The days of LinkedIn just being an online CV have definitely passed, it is so much more than that. Here are some top recommendations for getting your LinkedIn profile looking better and hopefully starting to work for you.
This is the box area at the top. It’s meant to replicate a business card. You want key information here so people can see straight away what it is you do and/or are looking for. You should have a clear headshot, which is recent. It doesn’t need to be professionally taken but it does need to look like you!
The standard LinkedIn default banner across the top is a grey banner. You can change this by clicking on the camera icon. You could have something that talks about what you do, or you could have an image (a city skyline of where you work is popular).
Make sure your name is correct, and a great addition to this field is to record yourself saying your name. You have 10 seconds to say your name and maybe what you do. The idea of this initially was so that other people would know how to pronounce your name. You can only record this on your mobile device. Gender pronouns are a faulty new addition, they are optional. Click the edit pencil in the right hand corner to amend anything here.
Under your name you have 240 characters available as a headline. The default here is your most recent job title and employer name. We recommend you change this so that it reflects what you do/ what you’re looking for/ any specialisms you have. The first 46 characters are the most important, so think carefully about those.
Your employer is shown by default on this section, but if you click on the edit pencil you can remove that by unchecking the box marked show current company in intro.
On the top right hand corner of your profile page click on this link. Here you can remove all the extra characters LinkedIn adds to your URL and have it in a much simpler format. Then use this URL on your CV, your email signature and so on so that people click and visit your page.
This is a freeform area where you can have up to 2,600 characters to talk about what you do. 10Eighty recommends writing in the first person – it’s much less formal and more welcoming to people visiting your page. Think of it as an elevator pitch, the first part should be very much forward focused (if you’re openly looking for a new role) about what you are looking for. It’s really important to think about key words that a recruiter, head-hunter or potential employer or customer might be searching for, and including those in here as well as in your headline.

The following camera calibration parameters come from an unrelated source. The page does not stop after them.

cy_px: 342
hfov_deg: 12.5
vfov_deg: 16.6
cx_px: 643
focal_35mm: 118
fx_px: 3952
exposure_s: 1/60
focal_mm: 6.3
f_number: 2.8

Use the Add profile section button at the top of your profile as a guide to take you through what’s important to add to your profile. If you don’t have anything academic you want to put in the education section, think about a work based course you have been on. Whilst you might not think education is relevant, unfortunately the LinkedIn algorithms favour those which have an education section.

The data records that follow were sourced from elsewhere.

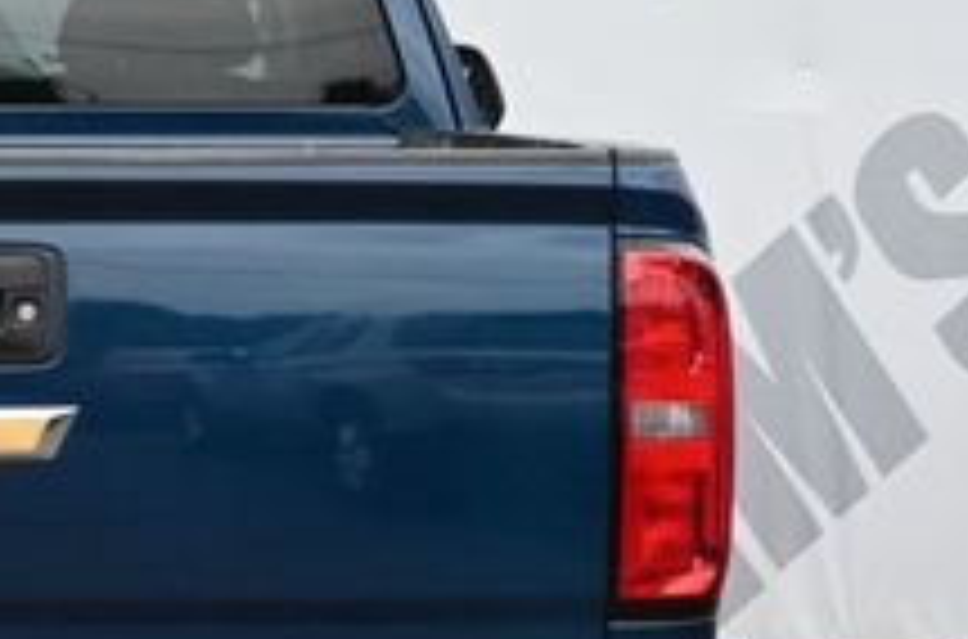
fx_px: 4919
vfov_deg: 7.4
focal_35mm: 183
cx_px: -77
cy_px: 470
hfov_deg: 11.1
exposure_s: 1/250
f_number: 5.6
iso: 400
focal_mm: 41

The Skills section is important as this is one of the search criteria that recruiters use when searching for candidates. Think about the skills you have that you want to continue using in a new role.
As well as adding each of your roles (or as many as you’d like to show), make sure that you add enough information to give people reading an idea of what you did in that role.

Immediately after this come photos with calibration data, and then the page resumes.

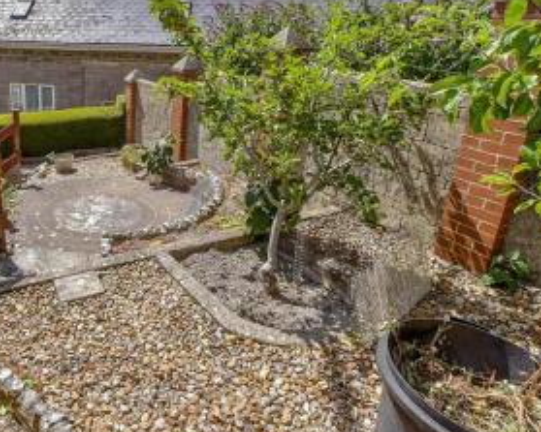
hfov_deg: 65.6
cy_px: 142
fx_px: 384
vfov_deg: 57.4
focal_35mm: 24
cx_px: 130
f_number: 8
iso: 160
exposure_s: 1/200
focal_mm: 10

You don’t have to write content of your own, in fact we think it’s much better from a time perspective and results perspective to like and comment on other peoples. Use the search function to find and comment on peoples posts on topics you are interested in, spend time going through your newsfeed to engage with your network. Every time you like or comment, about 5 % of your network will see what you’re doing. If it helps, be strategic, pick 2 or 3 topics and consistently engage with those. People will start to remember those topics and you.